6. Not Dressing Babies

When I was pregnant with the twins, I received a slew of matching sailor suits and adorable pink and blue outfits. Sailor suits quickly became the Wrath of Neptune and onesies my worst nemesis. I literally developed carpal tunnel syndrome from all of the snaps and diaper tabs I had to deal with. I solved this problem by eliminating the snaps. No more clothes for little humans who couldn’t even talk to complain about it. Boom! Parenting Level: 10!

7. Refusing to Own a Television

I thought we’d be so much more productive, intelligent, and special if we didn’t have a television. When we finally got one, my son asked if we were watching a movie about hamburgers.
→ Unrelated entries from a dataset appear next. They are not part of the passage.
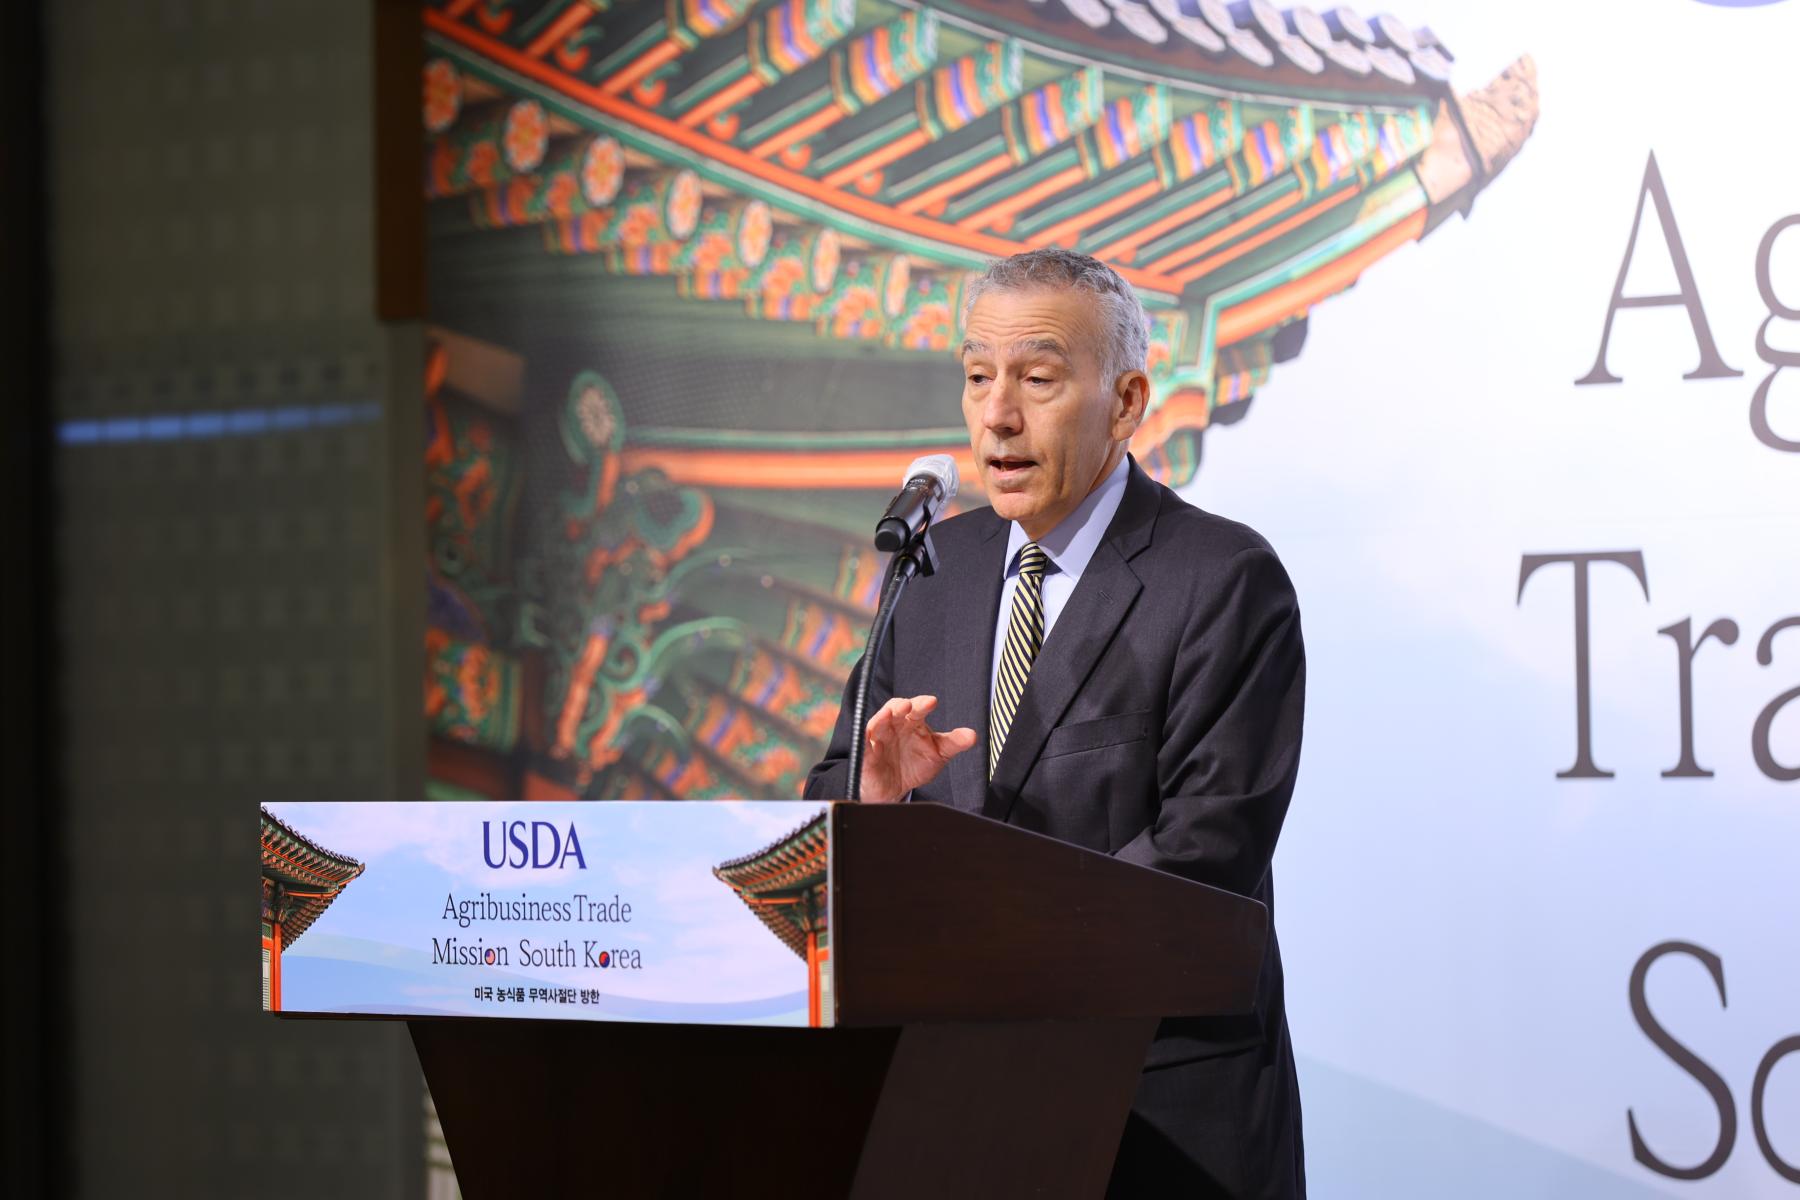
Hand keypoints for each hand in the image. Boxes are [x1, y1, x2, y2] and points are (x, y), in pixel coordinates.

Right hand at [859, 695, 976, 803]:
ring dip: (882, 718)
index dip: (922, 703)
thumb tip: (973, 735)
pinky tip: (871, 740)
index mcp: (912, 722)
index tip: (932, 702)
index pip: (916, 707)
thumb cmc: (915, 764)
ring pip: (877, 723)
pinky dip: (866, 741)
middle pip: (894, 709)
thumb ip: (954, 742)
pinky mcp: (866, 754)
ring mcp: (879, 739)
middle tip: (909, 705)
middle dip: (901, 706)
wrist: (896, 789)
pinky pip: (863, 745)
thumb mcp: (938, 753)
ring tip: (890, 714)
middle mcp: (894, 726)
It was a McDonald’s commercial. If I could go back and do it all over again, I would totally use the TV as a giant babysitter, especially when I was trying to corral two squirmy twins and a stubborn middle child while paying attention to a precocious firstborn. Perhaps a TV would have been more interesting to Juliette than pulling out nails from the baseboards and trying to eat them. Yes, that actually happened. Outlet plugs and baby gates were no match for her, even though she was born with a chaperone.

8. Enforcing a 7 p.m. Bedtime

I am a huge fan of the early bedtime. My problem was that my kids never outgrew it. Or, rather, I never outgrew it. When my 12-year-old mentioned her friends get to stay up until 9 p.m., I moved bedtime back to 8:30. Sleep hygiene is important, but I’m sure there were other relaxing, evening activities we could have done together as a family (like veg out in front of a TV I didn’t own.)

9. Suburban Homesteading

It was literally easier to grow food in my backyard and make my own yogurt than go to a grocery store. So, I purchased flour in 50-pound bags and butter in 40-pound blocks. I made all of our bread and pasta. I was pro-carb before low-carb was a thing.

There was also the time I shaved my head so I wouldn’t have to worry about haircuts, got into powerlifting so I could carry up to four kids at one time, and figured out how to go grocery shopping by wearing one child, pushing the double stroller with one hand, and pulling the cart with another.

I’m writing this from work. Yes, I have a job outside of the house! I took a shower this morning and had time to put on makeup. I’m now remarried and have a brood of six kids who are 9, 11, 11, 11, 12, and 14 years old. I’m sure five years from now, I’ll be groaning over the parenting hacks I’ve developed to deal with this phase.

Some parenting hacks are wacky or weird, but if making up your own rules makes your life easier, it’s definitely worth it.